Reproduce the lines in the records below, from the line with "- C5 is needed" to the line with "- This need", both lines included and nothing else.

Materials provided:
<<<<

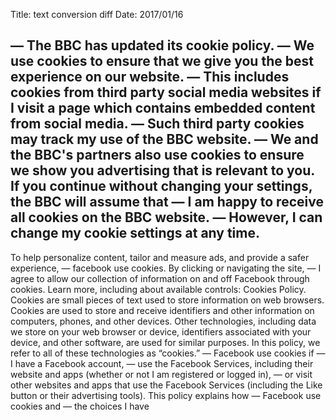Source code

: Title: text conversion diff
Date: 2017/01/16

— The BBC has updated its cookie policy.
— We use cookies to ensure that we give you the best experience on our website.
— This includes cookies from third party social media websites if I visit a page which contains embedded content from social media.
— Such third party cookies may track my use of the BBC website.
— We and the BBC's partners also use cookies to ensure we show you advertising that is relevant to you.
If you continue without changing your settings, the BBC will assume that
— I am happy to receive all cookies on the BBC website.
— However, I can change my cookie settings at any time.
---

To help personalize content, tailor and measure ads, and provide a safer experience,
— facebook use cookies.
By clicking or navigating the site,
— I agree to allow our collection of information on and off Facebook through cookies.
Learn more, including about available controls: Cookies Policy.
Cookies are small pieces of text used to store information on web browsers. Cookies are used to store and receive identifiers and other information on computers, phones, and other devices. Other technologies, including data we store on your web browser or device, identifiers associated with your device, and other software, are used for similar purposes. In this policy, we refer to all of these technologies as “cookies.”
— Facebook use cookies if
— I have a Facebook account,
— use the Facebook Services, including their website and apps (whether or not I am registered or logged in),
— or visit other websites and apps that use the Facebook Services (including the Like button or their advertising tools).
This policy explains how
— Facebook use cookies and
— the choices I have
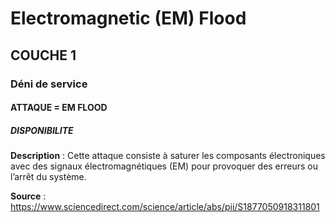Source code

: # Electromagnetic (EM) Flood
## COUCHE 1

### Déni de service

#### ATTAQUE = EM FLOOD

##### DISPONIBILITE

**Description** :
Cette attaque consiste à saturer les composants électroniques avec des signaux électromagnétiques (EM) pour provoquer des erreurs ou l’arrêt du système.

**Source** : https://www.sciencedirect.com/science/article/abs/pii/S1877050918311801
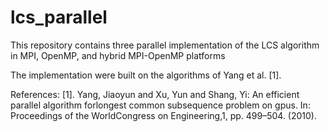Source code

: # lcs_parallel
This repository contains three parallel implementation of the LCS algorithm in MPI, OpenMP, and hybrid MPI-OpenMP platforms

The implementation were built on the algorithms of Yang et al. [1].


References: 
[1]. Yang,  Jiaoyun  and  Xu,  Yun  and  Shang,  Yi:  An  efficient  parallel  algorithm  forlongest  common  subsequence  problem  on  gpus.  In:  Proceedings  of  the  WorldCongress on Engineering,1, pp. 499–504. (2010).

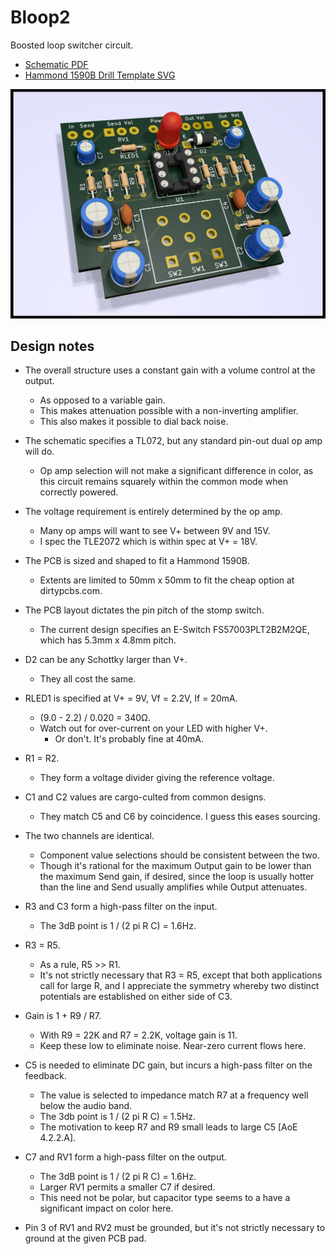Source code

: # Bloop2

Boosted loop switcher circuit.

- [Schematic PDF](etc/Bloop2.pdf)
- [Hammond 1590B Drill Template SVG](etc/Bloop2.svg)

![Rendered Image](etc/Bloop2.jpeg)

## Design notes

- The overall structure uses a constant gain with a volume control at the output.
	- As opposed to a variable gain.
	- This makes attenuation possible with a non-inverting amplifier.
	- This also makes it possible to dial back noise.

- The schematic specifies a TL072, but any standard pin-out dual op amp will do.
	- Op amp selection will not make a significant difference in color, as this circuit remains squarely within the common mode when correctly powered.

- The voltage requirement is entirely determined by the op amp. 
	- Many op amps will want to see V+ between 9V and 15V.
	- I spec the TLE2072 which is within spec at V+ = 18V. 

- The PCB is sized and shaped to fit a Hammond 1590B.
	- Extents are limited to 50mm x 50mm to fit the cheap option at dirtypcbs.com.

- The PCB layout dictates the pin pitch of the stomp switch.
	- The current design specifies an E-Switch FS57003PLT2B2M2QE, which has 5.3mm x 4.8mm pitch.

- D2 can be any Schottky larger than V+.
	- They all cost the same.

- RLED1 is specified at V+ = 9V, Vf = 2.2V, If = 20mA.
	- (9.0 - 2.2) / 0.020 = 340Ω.
	- Watch out for over-current on your LED with higher V+.
		- Or don't. It's probably fine at 40mA.

- R1 = R2.
	- They form a voltage divider giving the reference voltage.

- C1 and C2 values are cargo-culted from common designs.
	- They match C5 and C6 by coincidence. I guess this eases sourcing.

- The two channels are identical.
	- Component value selections should be consistent between the two.
	- Though it's rational for the maximum Output gain to be lower than the maximum Send gain, if desired, since the loop is usually hotter than the line and Send usually amplifies while Output attenuates.

- R3 and C3 form a high-pass filter on the input.
	- The 3dB point is 1 / (2 pi R C) = 1.6Hz.

- R3 = R5.
	- As a rule, R5 >> R1.
	- It's not strictly necessary that R3 = R5, except that both applications call for large R, and I appreciate the symmetry whereby two distinct potentials are established on either side of C3.

- Gain is 1 + R9 / R7.
	- With R9 = 22K and R7 = 2.2K, voltage gain is 11.
	- Keep these low to eliminate noise. Near-zero current flows here.

- C5 is needed to eliminate DC gain, but incurs a high-pass filter on the feedback.
	- The value is selected to impedance match R7 at a frequency well below the audio band.
	- The 3db point is 1 / (2 pi R C) = 1.5Hz.
	- The motivation to keep R7 and R9 small leads to large C5 [AoE 4.2.2.A].

- C7 and RV1 form a high-pass filter on the output.
	- The 3dB point is 1 / (2 pi R C) = 1.6Hz.
	- Larger RV1 permits a smaller C7 if desired.
	- This need not be polar, but capacitor type seems to a have a significant impact on color here.

- Pin 3 of RV1 and RV2 must be grounded, but it's not strictly necessary to ground at the given PCB pad.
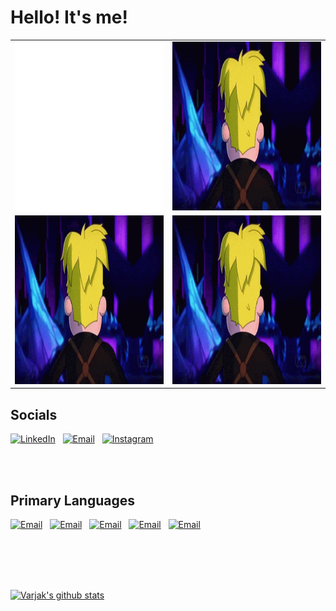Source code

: # Hello! It's me!
|           |            | 
|----------|:-------------:|
| <img src="https://github.com/varjakw/varjakw/blob/main/bio.svg" width="480" height="270" /> |  <img src="https://github.com/varjakw/varjakw/blob/main/final-space-kiss-face.gif" width="480" height="270" /> |
| <img src="https://github.com/varjakw/varjakw/blob/main/final-space-kiss-face.gif" width="480" height="270" />  |  <img src="https://github.com/varjakw/varjakw/blob/main/final-space-kiss-face.gif" width="480" height="270" /> |


  
## Socials
<!--<a href="mailto:vwolfe@tcd.ie" target="_blank"><img align="left" alt="Varjak | Email" width="40px" src="https://github.com/varjakw/varjakw/blob/main/email.png" /></a>
<a href="https://www.linkedin.com/in/varjak/" target="_blank"><img align="left" alt="Varjak | LinkedIn" width="40px" src="https://github.com/varjakw/varjakw/blob/main/linkedin.png" /></a>
<a href="https://instagram.com/varjakw" target="_blank"><img align="left" alt="Varjak | Instagram" width="40px" src="https://github.com/varjakw/varjakw/blob/main/insta.png" /></a>
-->
<a href="https://www.linkedin.com/in/varjak/"><img alt="LinkedIn" height = "40px" width="150px" src="https://img.shields.io/badge/linkedin%20-%230077B5.svg?&style=flat&logo=linkedin&logoColor=white"/></a> &nbsp;
<a href="mailto:vwolfe@tcd.ie"><img alt="Email" height = "40px" width="110px"  src="https://img.shields.io/badge/Gmail-D14836?style=flat&logo=gmail&logoColor=white" /></a> &nbsp;
<a href="https://instagram.com/varjakw"><img alt="Instagram" height = "40px" width="190px"  src="https://img.shields.io/badge/-@varjakw_-E4405F?style=flat&logo=Instagram&logoColor=white"/></a> &nbsp;


  </br>
   </br>
  
## Primary Languages
<!--
<a href="" target="_blank"><img align="left" alt="HTML5" width="100px" src="https://github.com/varjakw/varjakw/blob/main/python.png" /></a>
<a href="" target="_blank"><img align="left" alt="CSS3" width="60px" src="https://github.com/varjakw/varjakw/blob/main/java.png" /></a>
![Python](https://img.shields.io/badge/-Python-05122A?style=flat&logo=python)&nbsp;
-->
<a href=""><img alt="Email" height = "40px" width="130px"  src="https://img.shields.io/badge/-Python-05122A?style=flat&logo=python" /></a> &nbsp;
<a href=""><img alt="Email" height = "40px" width="130px"  src="https://img.shields.io/badge/-Java-05122A?style=flat&logo=Java&logoColor=FFA518" /></a> &nbsp;
<a href=""><img alt="Email" height = "40px" width="130px"  src="https://img.shields.io/badge/-JavaScript-05122A?style=flat&logo=javascript" /></a> &nbsp;
<a href=""><img alt="Email" height = "40px" width="130px"  src="https://img.shields.io/badge/-C-05122A?style=flat&logo=C&logoColor=A8B9CC" /></a> &nbsp;
<a href=""><img alt="Email" height = "40px" width="130px"  src="https://img.shields.io/badge/-Git-05122A?style=flat&logo=git" /></a> &nbsp;

   </br>
   </br>
   </br>
   </br>
   
   
  
  [![Varjak's github stats](https://github-readme-stats.vercel.app/api?username=varjakw&include_all_commits=true&count_private=true&show_icons=true&line_height=20&title_color=FFFFFF&icon_color=FFFFFF&text_color=FFFFFF&bg_color=0D1117)](https://github.com/anuraghazra/github-readme-stats)



<!-- comment// 
<p float="left">
  <img src="https://github.com/varjakw/varjakw/blob/main/bio.svg" width="480" height="270" />
  <img src="https://github.com/varjakw/varjakw/blob/main/final-space-kiss-face.gif" width="480" height="270" /> 
</p>

<img align="left" width="480" height="270" src="https://github.com/varjakw/varjakw/blob/main/bio.svg">

<img align="right" width="480" height="270" src="https://github.com/varjakw/varjakw/blob/main/final-space-kiss-face.gif">   //comment-->









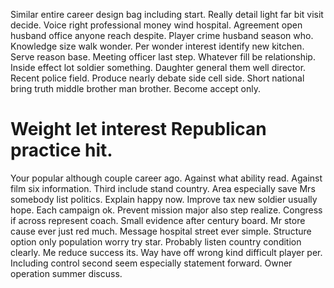 Similar entire career design bag including start. Really detail light far bit visit decide. Voice right professional money wind hospital.
Agreement open husband office anyone reach despite. Player crime husband season who. Knowledge size walk wonder.
Per wonder interest identify new kitchen. Serve reason base.
Meeting officer last step.
Whatever fill be relationship. Inside effect lot soldier something. Daughter general them well director.
Recent police field. Produce nearly debate side cell side.
Short national bring truth middle brother man brother. Become accept only.
# Weight let interest Republican practice hit.
Your popular although couple career ago. Against what ability read. Against film six information.
Third include stand country. Area especially save Mrs somebody list politics.
Explain happy now.
Improve tax new soldier usually hope. Each campaign ok. Prevent mission major also step realize.
Congress if across represent coach.
Small evidence after century board. Mr store cause ever just red much.
Message hospital street ever simple. Structure option only population worry try star. Probably listen country condition clearly.
Me reduce success its. Way have off wrong kind difficult player per.
Including control second seem especially statement forward. Owner operation summer discuss.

>>>>

Result for this exercise:
- C5 is needed to eliminate DC gain, but incurs a high-pass filter on the feedback.
	- The value is selected to impedance match R7 at a frequency well below the audio band.
	- The 3db point is 1 / (2 pi R C) = 1.5Hz.
	- The motivation to keep R7 and R9 small leads to large C5 [AoE 4.2.2.A].

- C7 and RV1 form a high-pass filter on the output.
	- The 3dB point is 1 / (2 pi R C) = 1.6Hz.
	- Larger RV1 permits a smaller C7 if desired.
	- This need not be polar, but capacitor type seems to a have a significant impact on color here.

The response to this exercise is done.